New private home sales rise 20.7% MoM in March

The improved sales were on the back of easing of safe management measures.

New private home sales still rose 20.7% MoM in march with 654 units sold, excluding executive condominiums (ECs).

Including ECs, new home sales grew 22.3% MoM to 702 units.

Property experts, Ohymyhome and Huttons, said the growth last month was likely on the back of the relaxation of the safe management measures and buyers and investors returning after the Chinese New Year festivities.

The improved sales in March despite a lack of major project launches and watch-and-wait rection of the market to the colling measures show that "underlying demand remains strong should buyers be able to find suitable homes," according to Knight Frank.

"In Q2 2022, underlying fundamental buyer demand is expected to re-establish itself, especially when a substantially sized project that captures the public imagination is launched," Knight Frank added.

According to Huttons and Ohmyhome, there will be three major launches in April and May 2022, namely North Gaia (EC), Piccadilly Grand, and LIV @ MB.

Meanwhile, across market segments, the Core Central Region (CCR) saw the highest increase in sales, up 39.1% MoM. This is because there were more units launched in the area, with a total of 154 units in March, Huttons explained.

This likely provided buyers with more options to consider in the segment," Huttons added.

While CCR had the highest increase in sales, it had the lowest contribution to total sales, comprising only 23.4%. 

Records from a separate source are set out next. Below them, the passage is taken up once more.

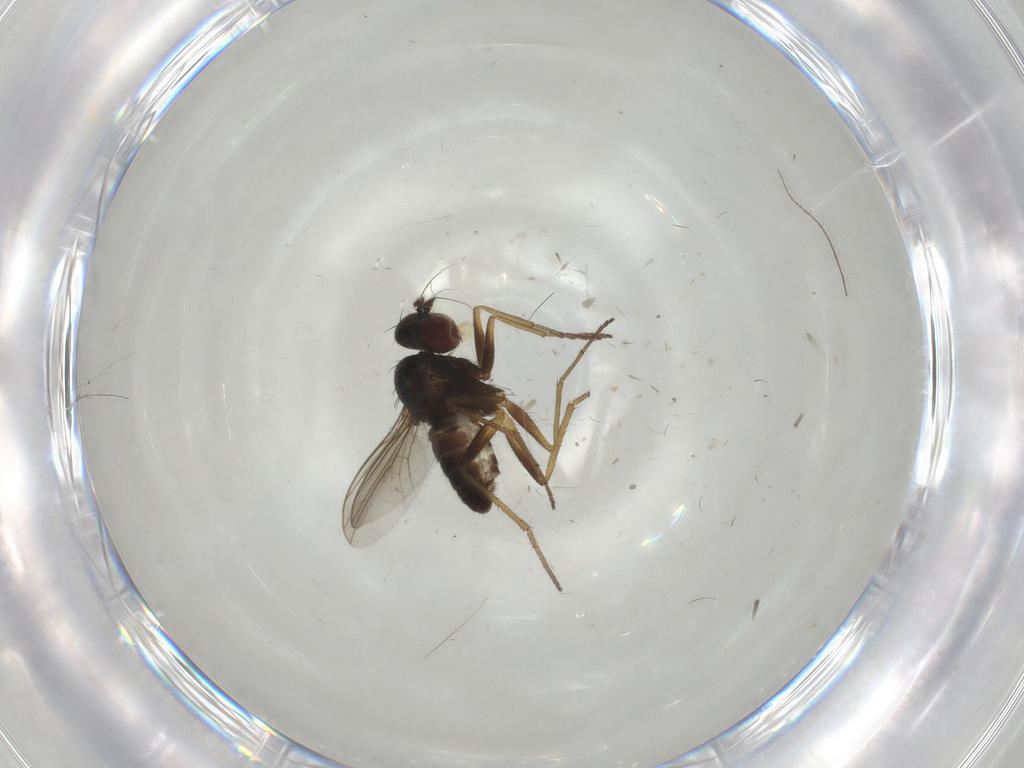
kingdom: Animalia
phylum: Arthropoda
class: Insecta
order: Diptera
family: Dolichopodidae
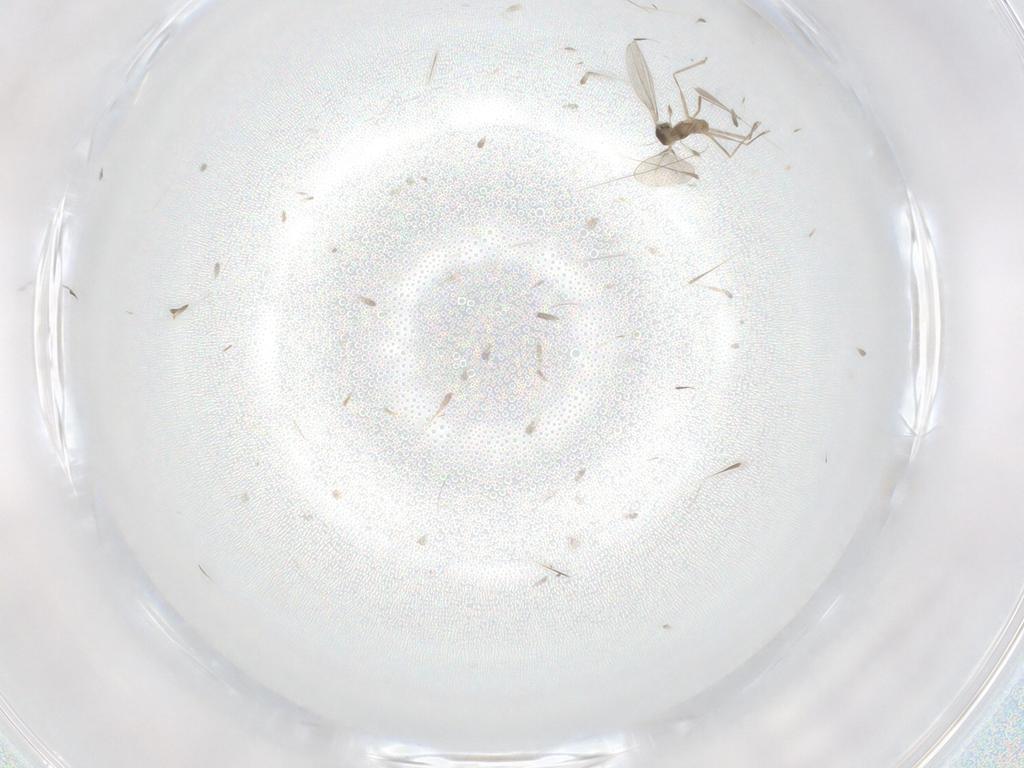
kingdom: Animalia
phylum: Arthropoda
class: Insecta
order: Diptera
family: Cecidomyiidae
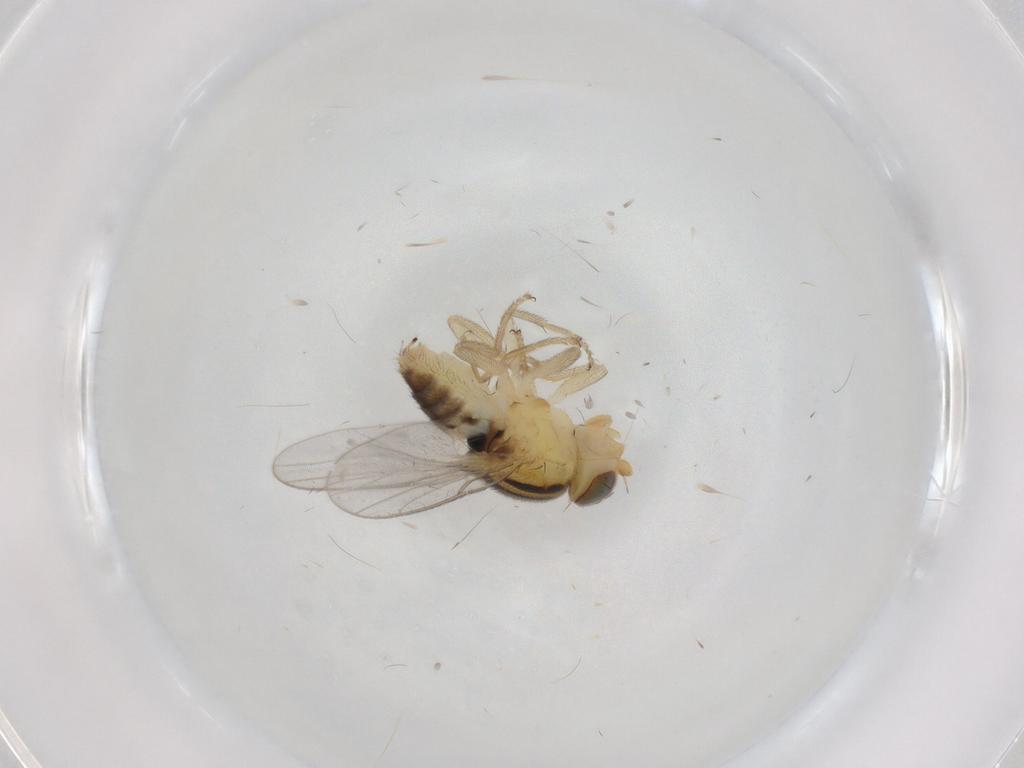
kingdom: Animalia
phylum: Arthropoda
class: Insecta
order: Diptera
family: Chloropidae
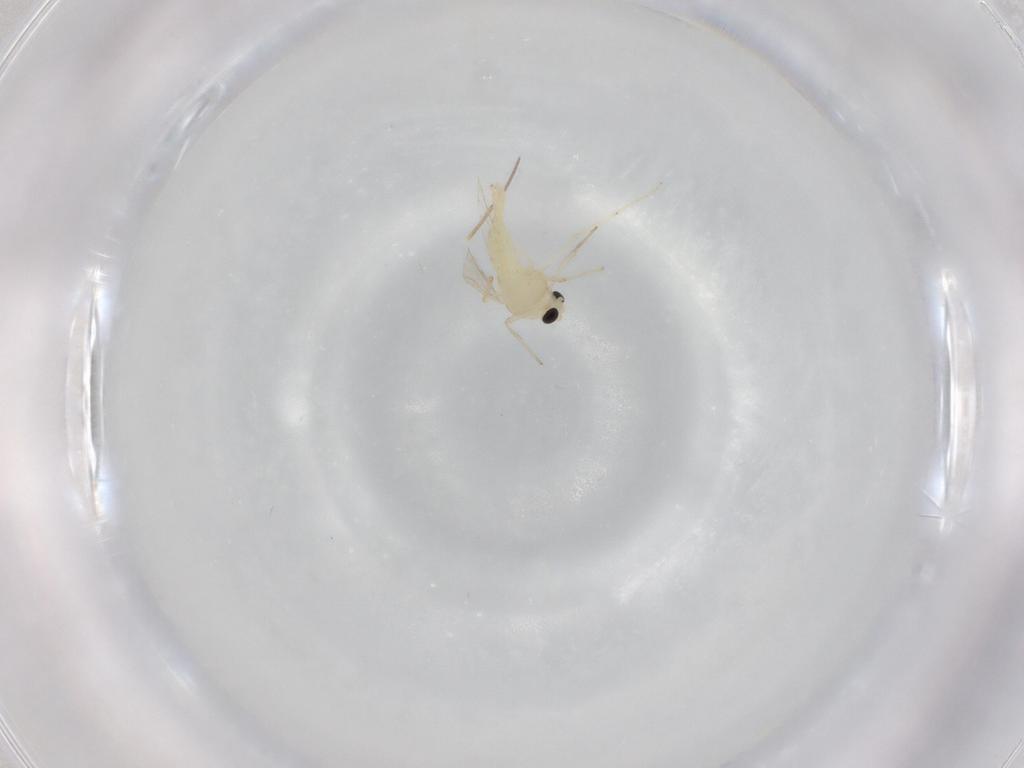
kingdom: Animalia
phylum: Arthropoda
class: Insecta
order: Diptera
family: Chironomidae
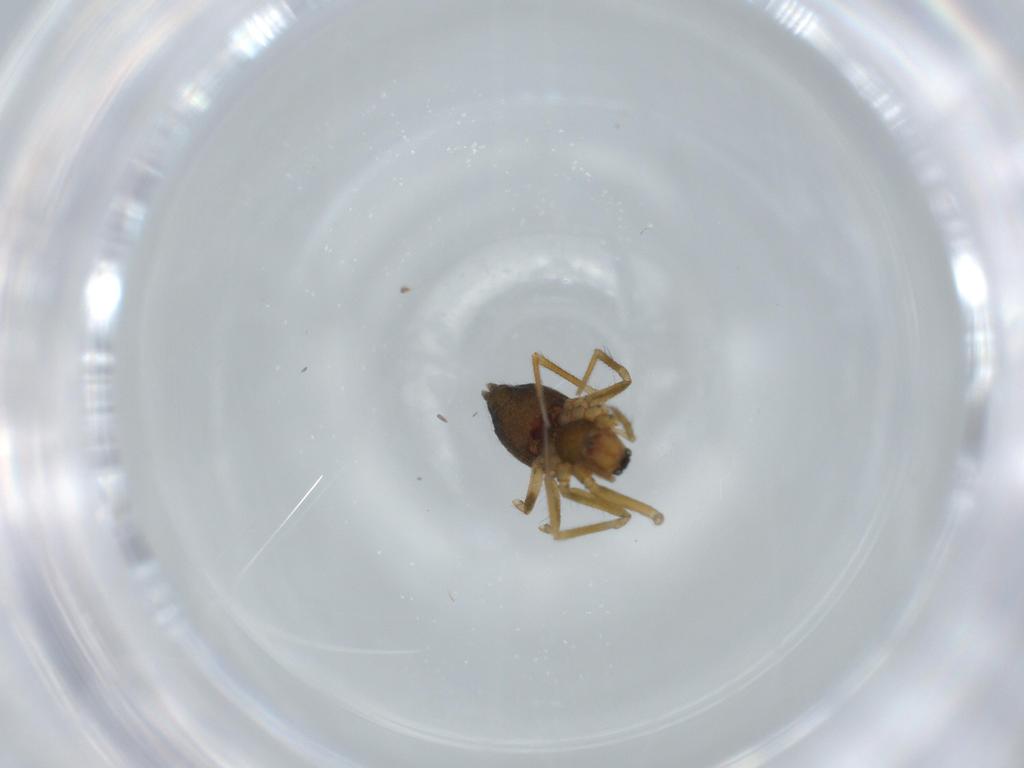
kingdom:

The sales lag in the segment was "probably due to a lack of launches this year, and investors sitting by the sidelines post-cooling measures and budget," according to Colliers. Looking ahead, Colliers said the segment will see improved sales following border reopening.

Despite a good start, Colliers said new home sales for the entire year would likely moderate by 20% to 30% to around 10,000 units due to higher additional buyer stamp duties.

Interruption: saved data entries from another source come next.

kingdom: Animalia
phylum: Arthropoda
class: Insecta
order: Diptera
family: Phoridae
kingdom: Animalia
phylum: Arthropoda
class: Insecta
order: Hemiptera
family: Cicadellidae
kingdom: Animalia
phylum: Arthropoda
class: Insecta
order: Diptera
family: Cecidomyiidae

"Potential buyers might also be motivated to lock in rates now before mortgage rates see a significant increase," Colliers added.

This was echoed by OrangeTee who said "some on-the-fence buyers plan to lock in home loans before they climb higher, as a steep hike in borrowing rates may price some upgraders out of the market."

"The Federal Reserve made its first-interest rate increase in more than three years to alleviate inflationary pressures. The upward adjustment of mortgage rates seems to be spurring more buyers to return to the market," OrangeTee explained.